*Provided information:*

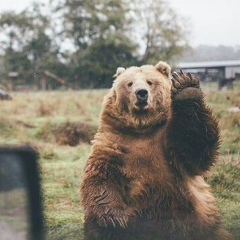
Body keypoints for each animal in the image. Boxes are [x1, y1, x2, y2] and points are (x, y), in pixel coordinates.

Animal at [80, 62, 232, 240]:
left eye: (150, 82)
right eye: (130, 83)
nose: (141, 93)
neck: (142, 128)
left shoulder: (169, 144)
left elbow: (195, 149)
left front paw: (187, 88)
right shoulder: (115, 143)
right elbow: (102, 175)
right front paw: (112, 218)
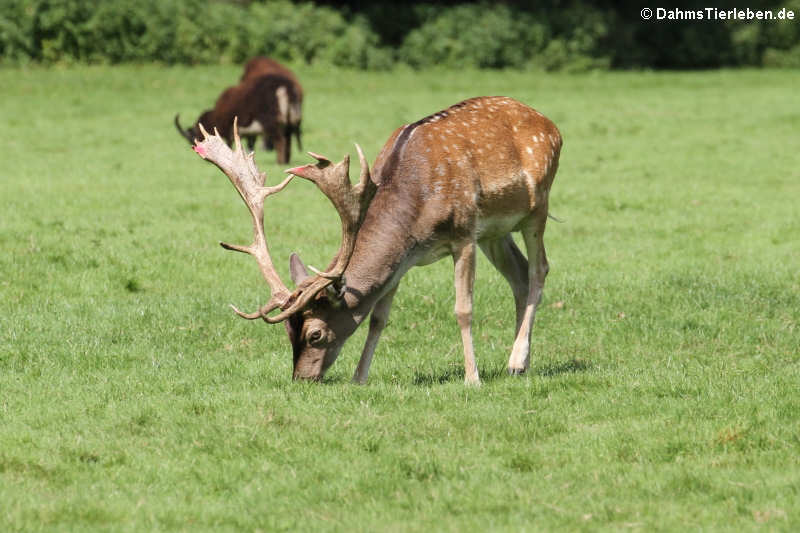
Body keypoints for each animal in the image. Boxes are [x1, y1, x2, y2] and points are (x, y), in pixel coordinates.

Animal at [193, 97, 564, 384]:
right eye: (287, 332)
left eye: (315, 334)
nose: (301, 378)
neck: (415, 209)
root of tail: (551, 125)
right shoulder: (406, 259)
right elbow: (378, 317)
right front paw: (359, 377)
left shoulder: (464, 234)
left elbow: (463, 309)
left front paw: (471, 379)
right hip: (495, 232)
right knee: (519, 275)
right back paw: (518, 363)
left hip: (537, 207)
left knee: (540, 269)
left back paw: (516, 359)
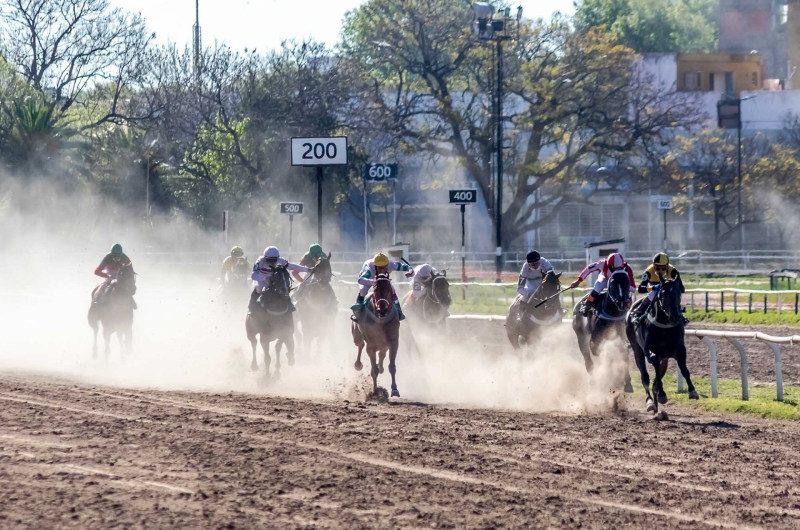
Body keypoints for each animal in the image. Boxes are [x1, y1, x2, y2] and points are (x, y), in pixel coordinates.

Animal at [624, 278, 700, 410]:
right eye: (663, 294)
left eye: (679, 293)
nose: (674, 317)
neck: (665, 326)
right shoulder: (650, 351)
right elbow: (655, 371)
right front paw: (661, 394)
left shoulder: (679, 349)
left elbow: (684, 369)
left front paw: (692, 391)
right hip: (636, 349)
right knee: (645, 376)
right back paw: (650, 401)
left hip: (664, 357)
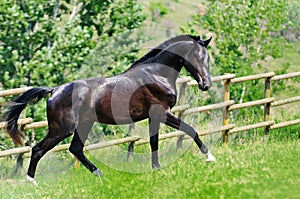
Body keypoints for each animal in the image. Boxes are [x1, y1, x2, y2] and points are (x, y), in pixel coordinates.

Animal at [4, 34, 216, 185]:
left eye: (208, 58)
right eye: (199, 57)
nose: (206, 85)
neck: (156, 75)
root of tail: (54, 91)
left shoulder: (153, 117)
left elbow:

---

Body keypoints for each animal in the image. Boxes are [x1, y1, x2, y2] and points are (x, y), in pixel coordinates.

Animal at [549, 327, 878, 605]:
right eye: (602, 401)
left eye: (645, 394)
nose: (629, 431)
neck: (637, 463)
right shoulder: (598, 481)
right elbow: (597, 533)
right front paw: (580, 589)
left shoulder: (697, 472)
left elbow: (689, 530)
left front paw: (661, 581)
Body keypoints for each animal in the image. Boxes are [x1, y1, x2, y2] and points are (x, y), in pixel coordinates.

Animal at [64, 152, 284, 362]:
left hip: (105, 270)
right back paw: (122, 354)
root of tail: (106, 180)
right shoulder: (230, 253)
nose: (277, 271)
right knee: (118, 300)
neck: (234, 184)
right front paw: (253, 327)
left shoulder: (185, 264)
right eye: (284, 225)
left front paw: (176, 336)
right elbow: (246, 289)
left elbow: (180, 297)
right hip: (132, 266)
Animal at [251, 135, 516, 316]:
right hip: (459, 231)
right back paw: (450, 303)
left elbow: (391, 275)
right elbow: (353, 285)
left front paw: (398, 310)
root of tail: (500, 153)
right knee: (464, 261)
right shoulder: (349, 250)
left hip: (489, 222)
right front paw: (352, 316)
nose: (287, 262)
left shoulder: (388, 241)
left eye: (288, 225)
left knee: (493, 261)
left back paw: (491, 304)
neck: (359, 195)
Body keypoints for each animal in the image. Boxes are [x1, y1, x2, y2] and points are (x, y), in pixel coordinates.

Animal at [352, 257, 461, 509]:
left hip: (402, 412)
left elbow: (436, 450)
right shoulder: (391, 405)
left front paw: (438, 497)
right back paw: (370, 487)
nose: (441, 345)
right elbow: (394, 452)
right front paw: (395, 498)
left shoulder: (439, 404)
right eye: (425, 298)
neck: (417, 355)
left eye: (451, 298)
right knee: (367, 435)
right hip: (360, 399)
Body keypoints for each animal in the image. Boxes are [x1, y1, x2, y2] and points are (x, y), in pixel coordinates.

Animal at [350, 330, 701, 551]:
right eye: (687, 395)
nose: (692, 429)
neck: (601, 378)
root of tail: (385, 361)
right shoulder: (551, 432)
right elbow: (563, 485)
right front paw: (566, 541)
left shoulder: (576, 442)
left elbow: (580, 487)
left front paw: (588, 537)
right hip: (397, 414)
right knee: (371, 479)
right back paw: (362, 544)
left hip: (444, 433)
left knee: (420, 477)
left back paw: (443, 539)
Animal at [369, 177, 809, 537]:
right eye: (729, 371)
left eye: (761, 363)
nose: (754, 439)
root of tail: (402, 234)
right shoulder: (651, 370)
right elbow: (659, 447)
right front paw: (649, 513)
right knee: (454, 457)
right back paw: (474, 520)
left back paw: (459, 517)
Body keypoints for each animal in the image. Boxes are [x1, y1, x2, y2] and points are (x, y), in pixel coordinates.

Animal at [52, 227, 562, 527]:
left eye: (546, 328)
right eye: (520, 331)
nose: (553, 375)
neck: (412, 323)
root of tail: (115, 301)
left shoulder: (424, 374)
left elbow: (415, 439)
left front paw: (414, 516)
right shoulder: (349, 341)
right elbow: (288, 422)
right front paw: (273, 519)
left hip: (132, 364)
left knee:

==

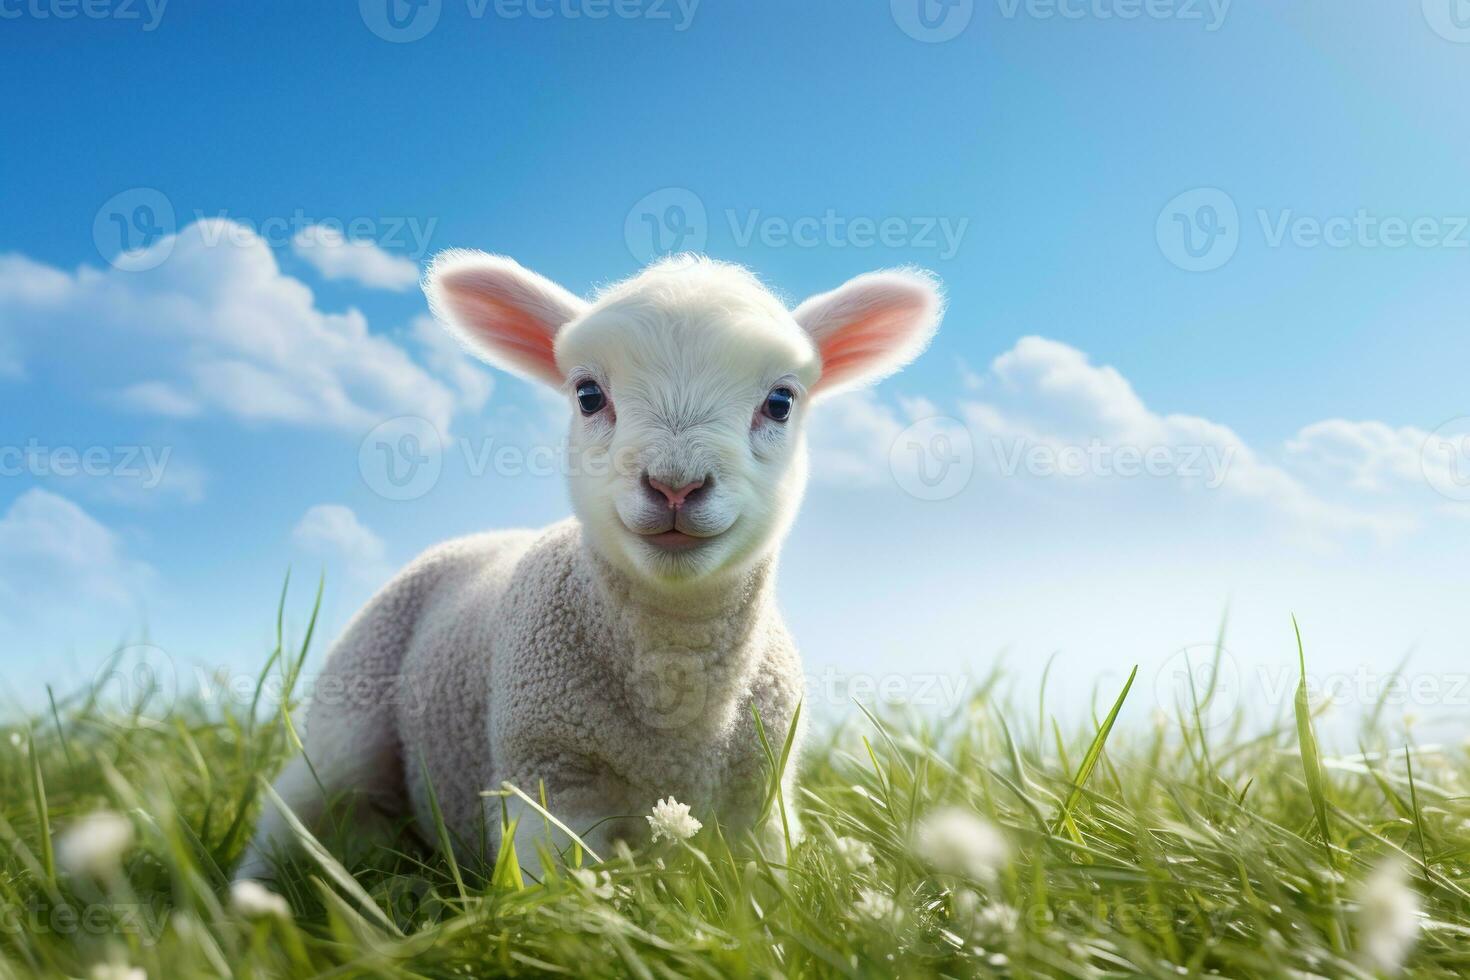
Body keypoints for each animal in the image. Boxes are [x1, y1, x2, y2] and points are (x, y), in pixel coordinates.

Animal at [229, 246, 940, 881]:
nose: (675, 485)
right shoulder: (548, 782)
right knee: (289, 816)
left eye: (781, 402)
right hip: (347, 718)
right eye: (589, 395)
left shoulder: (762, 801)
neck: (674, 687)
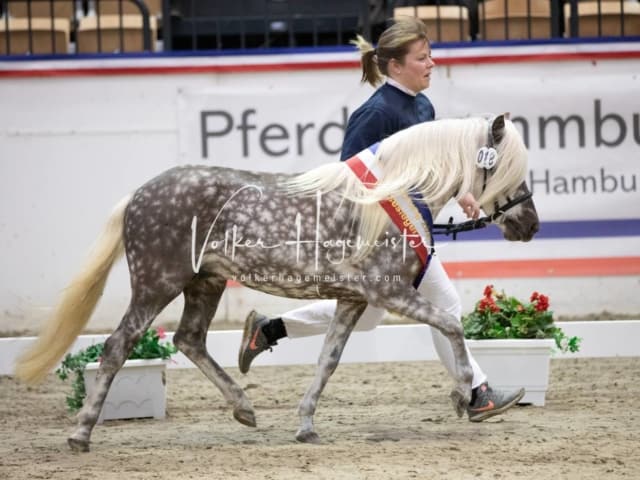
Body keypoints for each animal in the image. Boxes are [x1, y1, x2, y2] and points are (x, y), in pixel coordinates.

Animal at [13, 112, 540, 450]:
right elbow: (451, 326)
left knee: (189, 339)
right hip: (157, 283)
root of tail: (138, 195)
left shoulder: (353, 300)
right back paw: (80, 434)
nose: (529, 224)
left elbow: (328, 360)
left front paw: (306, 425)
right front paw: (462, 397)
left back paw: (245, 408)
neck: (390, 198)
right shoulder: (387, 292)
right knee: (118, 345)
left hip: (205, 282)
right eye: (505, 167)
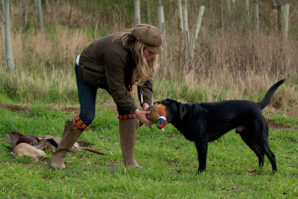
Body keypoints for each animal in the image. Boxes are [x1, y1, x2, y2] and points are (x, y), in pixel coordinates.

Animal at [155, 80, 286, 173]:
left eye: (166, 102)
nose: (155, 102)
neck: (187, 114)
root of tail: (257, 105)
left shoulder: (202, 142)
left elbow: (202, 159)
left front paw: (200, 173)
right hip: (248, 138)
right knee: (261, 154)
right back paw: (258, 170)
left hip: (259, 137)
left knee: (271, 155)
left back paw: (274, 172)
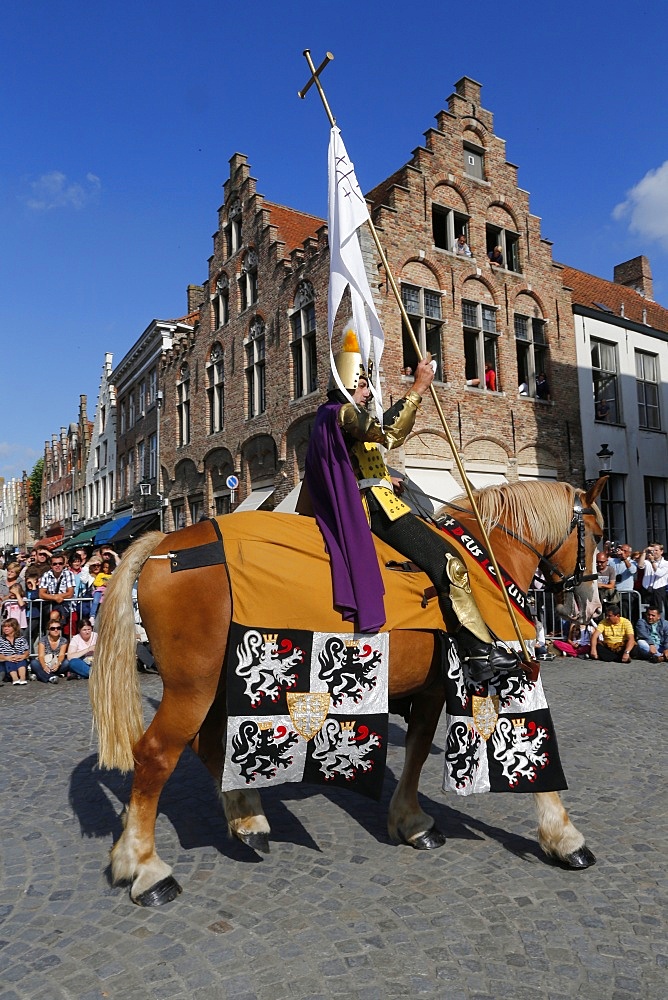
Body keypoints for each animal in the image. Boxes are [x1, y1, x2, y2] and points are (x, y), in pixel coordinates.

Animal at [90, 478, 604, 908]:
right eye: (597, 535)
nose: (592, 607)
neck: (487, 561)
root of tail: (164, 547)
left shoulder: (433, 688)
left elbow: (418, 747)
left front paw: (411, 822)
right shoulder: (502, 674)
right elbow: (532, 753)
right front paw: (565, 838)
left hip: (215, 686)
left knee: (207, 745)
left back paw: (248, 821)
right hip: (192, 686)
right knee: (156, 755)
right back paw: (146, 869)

*Work required:* From the records above, quote word for word only the lines beginning at the line that has "left eye: (781, 402)" and stopping after the line that has "root of tail: (257, 105)". Omit the pictures.

*Task response:*
left eye: (781, 402)
right hip: (347, 718)
right eye: (589, 395)
left shoulder: (762, 801)
neck: (674, 687)
Body keypoints for each animal in the image. Boxes are [x1, y1, x2, y2] and points are (x, y), in pixel coordinates.

Animal at [13, 112, 540, 450]:
right elbow: (451, 326)
left knee: (189, 339)
right hip: (157, 283)
root of tail: (138, 195)
left shoulder: (353, 300)
right back paw: (80, 434)
nose: (529, 224)
left elbow: (328, 360)
left front paw: (306, 425)
right front paw: (462, 397)
left back paw: (245, 408)
neck: (390, 198)
right shoulder: (387, 292)
right knee: (118, 345)
left hip: (205, 282)
right eye: (505, 167)
Body keypoints for each animal in the image. Boxes are [x1, y1, x2, y2] and points are (x, y), in pixel coordinates.

Animal at [155, 80, 286, 173]:
left eye: (166, 102)
nose: (155, 102)
neck: (187, 114)
root of tail: (257, 105)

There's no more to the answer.